- Extracted data

------------------------

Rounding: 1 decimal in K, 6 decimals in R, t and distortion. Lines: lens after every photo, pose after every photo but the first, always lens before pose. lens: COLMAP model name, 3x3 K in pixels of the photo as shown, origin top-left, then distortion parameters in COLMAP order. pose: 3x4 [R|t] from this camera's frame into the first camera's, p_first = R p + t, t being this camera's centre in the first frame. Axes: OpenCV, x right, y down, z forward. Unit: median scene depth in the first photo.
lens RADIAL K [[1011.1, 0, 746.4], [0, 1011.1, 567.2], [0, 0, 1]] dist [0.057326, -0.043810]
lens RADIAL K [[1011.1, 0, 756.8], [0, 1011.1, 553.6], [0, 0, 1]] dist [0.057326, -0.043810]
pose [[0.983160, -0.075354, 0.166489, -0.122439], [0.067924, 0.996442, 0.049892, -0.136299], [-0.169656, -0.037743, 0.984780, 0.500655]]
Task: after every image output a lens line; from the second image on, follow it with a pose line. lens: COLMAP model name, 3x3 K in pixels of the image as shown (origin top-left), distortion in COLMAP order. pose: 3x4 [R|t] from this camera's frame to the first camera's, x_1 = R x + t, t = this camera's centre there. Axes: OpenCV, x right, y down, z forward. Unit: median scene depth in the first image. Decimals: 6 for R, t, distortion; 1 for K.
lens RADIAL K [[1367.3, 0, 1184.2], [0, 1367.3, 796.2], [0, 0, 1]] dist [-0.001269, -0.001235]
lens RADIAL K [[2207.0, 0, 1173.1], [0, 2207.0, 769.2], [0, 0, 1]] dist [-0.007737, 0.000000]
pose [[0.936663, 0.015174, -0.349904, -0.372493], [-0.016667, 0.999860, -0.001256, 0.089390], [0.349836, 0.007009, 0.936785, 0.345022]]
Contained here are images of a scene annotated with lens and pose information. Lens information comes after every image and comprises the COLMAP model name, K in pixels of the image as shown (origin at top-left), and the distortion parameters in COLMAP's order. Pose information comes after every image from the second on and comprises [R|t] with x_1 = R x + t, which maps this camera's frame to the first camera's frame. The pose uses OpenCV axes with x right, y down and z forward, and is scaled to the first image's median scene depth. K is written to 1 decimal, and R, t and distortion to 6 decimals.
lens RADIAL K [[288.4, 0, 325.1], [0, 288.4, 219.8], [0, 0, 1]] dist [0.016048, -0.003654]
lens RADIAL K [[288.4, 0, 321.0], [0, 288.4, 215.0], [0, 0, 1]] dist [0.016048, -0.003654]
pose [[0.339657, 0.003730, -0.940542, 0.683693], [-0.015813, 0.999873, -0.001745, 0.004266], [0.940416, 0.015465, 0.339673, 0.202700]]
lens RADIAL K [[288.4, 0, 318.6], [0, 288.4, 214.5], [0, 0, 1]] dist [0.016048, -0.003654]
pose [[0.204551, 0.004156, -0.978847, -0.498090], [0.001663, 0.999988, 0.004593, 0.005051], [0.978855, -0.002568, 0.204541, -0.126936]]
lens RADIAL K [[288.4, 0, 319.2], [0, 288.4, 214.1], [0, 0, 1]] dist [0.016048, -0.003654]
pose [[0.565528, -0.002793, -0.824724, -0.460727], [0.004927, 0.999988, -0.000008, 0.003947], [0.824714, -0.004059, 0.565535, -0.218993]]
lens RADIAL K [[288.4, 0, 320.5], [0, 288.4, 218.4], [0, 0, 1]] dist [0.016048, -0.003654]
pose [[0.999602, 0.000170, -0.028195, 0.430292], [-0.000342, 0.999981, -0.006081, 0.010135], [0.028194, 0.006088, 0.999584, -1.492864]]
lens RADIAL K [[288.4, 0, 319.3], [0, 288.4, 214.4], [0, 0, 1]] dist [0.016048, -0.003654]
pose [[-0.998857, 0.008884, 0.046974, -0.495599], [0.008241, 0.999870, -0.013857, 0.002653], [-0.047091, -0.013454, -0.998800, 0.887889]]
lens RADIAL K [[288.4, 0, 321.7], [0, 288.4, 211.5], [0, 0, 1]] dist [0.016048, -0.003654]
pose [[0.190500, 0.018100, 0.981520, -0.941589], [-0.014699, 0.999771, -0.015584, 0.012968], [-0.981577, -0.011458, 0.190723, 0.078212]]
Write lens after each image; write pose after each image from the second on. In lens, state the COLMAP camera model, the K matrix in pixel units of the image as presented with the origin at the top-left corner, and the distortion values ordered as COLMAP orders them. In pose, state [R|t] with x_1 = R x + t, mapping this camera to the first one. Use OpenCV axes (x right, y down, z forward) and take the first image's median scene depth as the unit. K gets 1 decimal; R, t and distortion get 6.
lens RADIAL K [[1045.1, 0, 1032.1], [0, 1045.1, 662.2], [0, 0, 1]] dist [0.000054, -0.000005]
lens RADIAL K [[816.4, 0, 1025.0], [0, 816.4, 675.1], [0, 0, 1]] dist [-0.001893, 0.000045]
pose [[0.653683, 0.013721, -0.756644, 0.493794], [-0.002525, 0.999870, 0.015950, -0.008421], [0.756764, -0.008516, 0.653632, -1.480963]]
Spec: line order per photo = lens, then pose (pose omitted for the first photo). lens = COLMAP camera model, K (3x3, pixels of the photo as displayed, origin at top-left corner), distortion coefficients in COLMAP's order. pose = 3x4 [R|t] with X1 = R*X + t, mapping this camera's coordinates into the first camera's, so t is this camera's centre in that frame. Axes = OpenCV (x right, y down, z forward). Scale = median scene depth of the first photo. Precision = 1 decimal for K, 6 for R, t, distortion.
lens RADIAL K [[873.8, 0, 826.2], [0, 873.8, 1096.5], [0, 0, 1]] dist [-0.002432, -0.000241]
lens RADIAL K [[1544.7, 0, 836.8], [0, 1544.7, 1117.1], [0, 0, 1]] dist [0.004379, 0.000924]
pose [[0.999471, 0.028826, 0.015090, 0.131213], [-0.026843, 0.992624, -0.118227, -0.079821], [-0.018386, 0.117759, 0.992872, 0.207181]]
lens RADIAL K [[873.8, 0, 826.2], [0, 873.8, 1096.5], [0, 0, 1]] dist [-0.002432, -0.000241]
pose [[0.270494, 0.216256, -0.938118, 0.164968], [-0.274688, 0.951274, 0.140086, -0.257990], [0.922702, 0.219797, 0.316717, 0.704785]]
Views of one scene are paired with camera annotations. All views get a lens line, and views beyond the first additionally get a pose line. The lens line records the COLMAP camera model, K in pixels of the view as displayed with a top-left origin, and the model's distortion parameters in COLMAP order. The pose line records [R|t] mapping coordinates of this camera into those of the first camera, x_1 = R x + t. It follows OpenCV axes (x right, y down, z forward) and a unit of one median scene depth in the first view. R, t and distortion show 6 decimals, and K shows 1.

------------------------

- Instructions to follow
Can you give every line of the records above as a numbered list, leaving out any blank lines?

- Solution to the problem
1. Rounding: 1 decimal in K, 6 decimals in R, t and distortion. Lines: lens after every photo, pose after every photo but the first, always lens before pose. lens: COLMAP model name, 3x3 K in pixels of the photo as shown, origin top-left, then distortion parameters in COLMAP order. pose: 3x4 [R|t] from this camera's frame into the first camera's, p_first = R p + t, t being this camera's centre in the first frame. Axes: OpenCV, x right, y down, z forward. Unit: median scene depth in the first photo.
2. lens RADIAL K [[1011.1, 0, 746.4], [0, 1011.1, 567.2], [0, 0, 1]] dist [0.057326, -0.043810]
3. lens RADIAL K [[1011.1, 0, 756.8], [0, 1011.1, 553.6], [0, 0, 1]] dist [0.057326, -0.043810]
4. pose [[0.983160, -0.075354, 0.166489, -0.122439], [0.067924, 0.996442, 0.049892, -0.136299], [-0.169656, -0.037743, 0.984780, 0.500655]]
5. Task: after every image output a lens line; from the second image on, follow it with a pose line. lens: COLMAP model name, 3x3 K in pixels of the image as shown (origin top-left), distortion in COLMAP order. pose: 3x4 [R|t] from this camera's frame to the first camera's, x_1 = R x + t, t = this camera's centre there. Axes: OpenCV, x right, y down, z forward. Unit: median scene depth in the first image. Decimals: 6 for R, t, distortion; 1 for K.
6. lens RADIAL K [[1367.3, 0, 1184.2], [0, 1367.3, 796.2], [0, 0, 1]] dist [-0.001269, -0.001235]
7. lens RADIAL K [[2207.0, 0, 1173.1], [0, 2207.0, 769.2], [0, 0, 1]] dist [-0.007737, 0.000000]
8. pose [[0.936663, 0.015174, -0.349904, -0.372493], [-0.016667, 0.999860, -0.001256, 0.089390], [0.349836, 0.007009, 0.936785, 0.345022]]
9. Contained here are images of a scene annotated with lens and pose information. Lens information comes after every image and comprises the COLMAP model name, K in pixels of the image as shown (origin at top-left), and the distortion parameters in COLMAP's order. Pose information comes after every image from the second on and comprises [R|t] with x_1 = R x + t, which maps this camera's frame to the first camera's frame. The pose uses OpenCV axes with x right, y down and z forward, and is scaled to the first image's median scene depth. K is written to 1 decimal, and R, t and distortion to 6 decimals.
10. lens RADIAL K [[288.4, 0, 325.1], [0, 288.4, 219.8], [0, 0, 1]] dist [0.016048, -0.003654]
11. lens RADIAL K [[288.4, 0, 321.0], [0, 288.4, 215.0], [0, 0, 1]] dist [0.016048, -0.003654]
12. pose [[0.339657, 0.003730, -0.940542, 0.683693], [-0.015813, 0.999873, -0.001745, 0.004266], [0.940416, 0.015465, 0.339673, 0.202700]]
13. lens RADIAL K [[288.4, 0, 318.6], [0, 288.4, 214.5], [0, 0, 1]] dist [0.016048, -0.003654]
14. pose [[0.204551, 0.004156, -0.978847, -0.498090], [0.001663, 0.999988, 0.004593, 0.005051], [0.978855, -0.002568, 0.204541, -0.126936]]
15. lens RADIAL K [[288.4, 0, 319.2], [0, 288.4, 214.1], [0, 0, 1]] dist [0.016048, -0.003654]
16. pose [[0.565528, -0.002793, -0.824724, -0.460727], [0.004927, 0.999988, -0.000008, 0.003947], [0.824714, -0.004059, 0.565535, -0.218993]]
17. lens RADIAL K [[288.4, 0, 320.5], [0, 288.4, 218.4], [0, 0, 1]] dist [0.016048, -0.003654]
18. pose [[0.999602, 0.000170, -0.028195, 0.430292], [-0.000342, 0.999981, -0.006081, 0.010135], [0.028194, 0.006088, 0.999584, -1.492864]]
19. lens RADIAL K [[288.4, 0, 319.3], [0, 288.4, 214.4], [0, 0, 1]] dist [0.016048, -0.003654]
20. pose [[-0.998857, 0.008884, 0.046974, -0.495599], [0.008241, 0.999870, -0.013857, 0.002653], [-0.047091, -0.013454, -0.998800, 0.887889]]
21. lens RADIAL K [[288.4, 0, 321.7], [0, 288.4, 211.5], [0, 0, 1]] dist [0.016048, -0.003654]
22. pose [[0.190500, 0.018100, 0.981520, -0.941589], [-0.014699, 0.999771, -0.015584, 0.012968], [-0.981577, -0.011458, 0.190723, 0.078212]]
23. Write lens after each image; write pose after each image from the second on. In lens, state the COLMAP camera model, the K matrix in pixel units of the image as presented with the origin at the top-left corner, and the distortion values ordered as COLMAP orders them. In pose, state [R|t] with x_1 = R x + t, mapping this camera to the first one. Use OpenCV axes (x right, y down, z forward) and take the first image's median scene depth as the unit. K gets 1 decimal; R, t and distortion get 6.
24. lens RADIAL K [[1045.1, 0, 1032.1], [0, 1045.1, 662.2], [0, 0, 1]] dist [0.000054, -0.000005]
25. lens RADIAL K [[816.4, 0, 1025.0], [0, 816.4, 675.1], [0, 0, 1]] dist [-0.001893, 0.000045]
26. pose [[0.653683, 0.013721, -0.756644, 0.493794], [-0.002525, 0.999870, 0.015950, -0.008421], [0.756764, -0.008516, 0.653632, -1.480963]]
27. Spec: line order per photo = lens, then pose (pose omitted for the first photo). lens = COLMAP camera model, K (3x3, pixels of the photo as displayed, origin at top-left corner), distortion coefficients in COLMAP's order. pose = 3x4 [R|t] with X1 = R*X + t, mapping this camera's coordinates into the first camera's, so t is this camera's centre in that frame. Axes = OpenCV (x right, y down, z forward). Scale = median scene depth of the first photo. Precision = 1 decimal for K, 6 for R, t, distortion.
28. lens RADIAL K [[873.8, 0, 826.2], [0, 873.8, 1096.5], [0, 0, 1]] dist [-0.002432, -0.000241]
29. lens RADIAL K [[1544.7, 0, 836.8], [0, 1544.7, 1117.1], [0, 0, 1]] dist [0.004379, 0.000924]
30. pose [[0.999471, 0.028826, 0.015090, 0.131213], [-0.026843, 0.992624, -0.118227, -0.079821], [-0.018386, 0.117759, 0.992872, 0.207181]]
31. lens RADIAL K [[873.8, 0, 826.2], [0, 873.8, 1096.5], [0, 0, 1]] dist [-0.002432, -0.000241]
32. pose [[0.270494, 0.216256, -0.938118, 0.164968], [-0.274688, 0.951274, 0.140086, -0.257990], [0.922702, 0.219797, 0.316717, 0.704785]]
33. Views of one scene are paired with camera annotations. All views get a lens line, and views beyond the first additionally get a pose line. The lens line records the COLMAP camera model, K in pixels of the view as displayed with a top-left origin, and the model's distortion parameters in COLMAP order. The pose line records [R|t] mapping coordinates of this camera into those of the first camera, x_1 = R x + t. It follows OpenCV axes (x right, y down, z forward) and a unit of one median scene depth in the first view. R, t and distortion show 6 decimals, and K shows 1.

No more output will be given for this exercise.